'''

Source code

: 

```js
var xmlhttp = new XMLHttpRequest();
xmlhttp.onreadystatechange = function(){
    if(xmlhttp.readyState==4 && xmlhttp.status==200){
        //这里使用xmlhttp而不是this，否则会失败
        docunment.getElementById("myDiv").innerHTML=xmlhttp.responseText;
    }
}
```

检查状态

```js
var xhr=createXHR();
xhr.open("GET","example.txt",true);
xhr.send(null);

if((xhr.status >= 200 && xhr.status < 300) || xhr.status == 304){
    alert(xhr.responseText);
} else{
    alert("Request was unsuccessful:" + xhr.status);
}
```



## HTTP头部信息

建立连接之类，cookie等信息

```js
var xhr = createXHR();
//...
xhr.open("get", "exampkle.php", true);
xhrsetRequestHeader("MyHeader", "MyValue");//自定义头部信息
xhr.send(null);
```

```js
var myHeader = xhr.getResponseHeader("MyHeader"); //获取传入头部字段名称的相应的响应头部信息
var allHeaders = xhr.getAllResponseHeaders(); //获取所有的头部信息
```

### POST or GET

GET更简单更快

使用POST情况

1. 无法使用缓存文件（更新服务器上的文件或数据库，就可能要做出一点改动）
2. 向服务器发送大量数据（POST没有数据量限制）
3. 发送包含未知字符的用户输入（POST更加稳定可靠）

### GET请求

'''
'''

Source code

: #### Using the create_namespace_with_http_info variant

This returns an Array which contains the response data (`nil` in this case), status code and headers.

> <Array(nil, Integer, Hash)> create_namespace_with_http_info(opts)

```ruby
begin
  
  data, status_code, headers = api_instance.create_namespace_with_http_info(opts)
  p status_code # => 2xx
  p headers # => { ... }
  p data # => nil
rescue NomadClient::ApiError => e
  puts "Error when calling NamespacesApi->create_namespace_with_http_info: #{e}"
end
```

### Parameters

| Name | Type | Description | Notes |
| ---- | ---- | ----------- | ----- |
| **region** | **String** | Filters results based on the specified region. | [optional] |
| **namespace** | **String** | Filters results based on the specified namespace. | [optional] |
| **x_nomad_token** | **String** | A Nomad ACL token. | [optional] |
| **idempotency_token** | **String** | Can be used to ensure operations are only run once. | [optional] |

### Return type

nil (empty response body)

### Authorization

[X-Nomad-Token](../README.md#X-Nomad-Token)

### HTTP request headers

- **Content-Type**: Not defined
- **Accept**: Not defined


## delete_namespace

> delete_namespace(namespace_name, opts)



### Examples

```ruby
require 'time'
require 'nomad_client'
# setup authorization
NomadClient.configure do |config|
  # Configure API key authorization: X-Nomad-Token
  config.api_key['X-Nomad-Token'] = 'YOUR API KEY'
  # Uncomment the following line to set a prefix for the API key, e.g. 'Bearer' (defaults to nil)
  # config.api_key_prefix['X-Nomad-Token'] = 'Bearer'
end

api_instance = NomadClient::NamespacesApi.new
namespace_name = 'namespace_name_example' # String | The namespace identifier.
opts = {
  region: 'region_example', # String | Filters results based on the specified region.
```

'''

= REQUIRED ACTION =
For this exercise, find all lines in the records containing the word "region" and copy them.

= RESULT OF THIS EXERCISE =
| **region** | **String** | Filters results based on the specified region. | [optional] |
  region: 'region_example', # String | Filters results based on the specified region.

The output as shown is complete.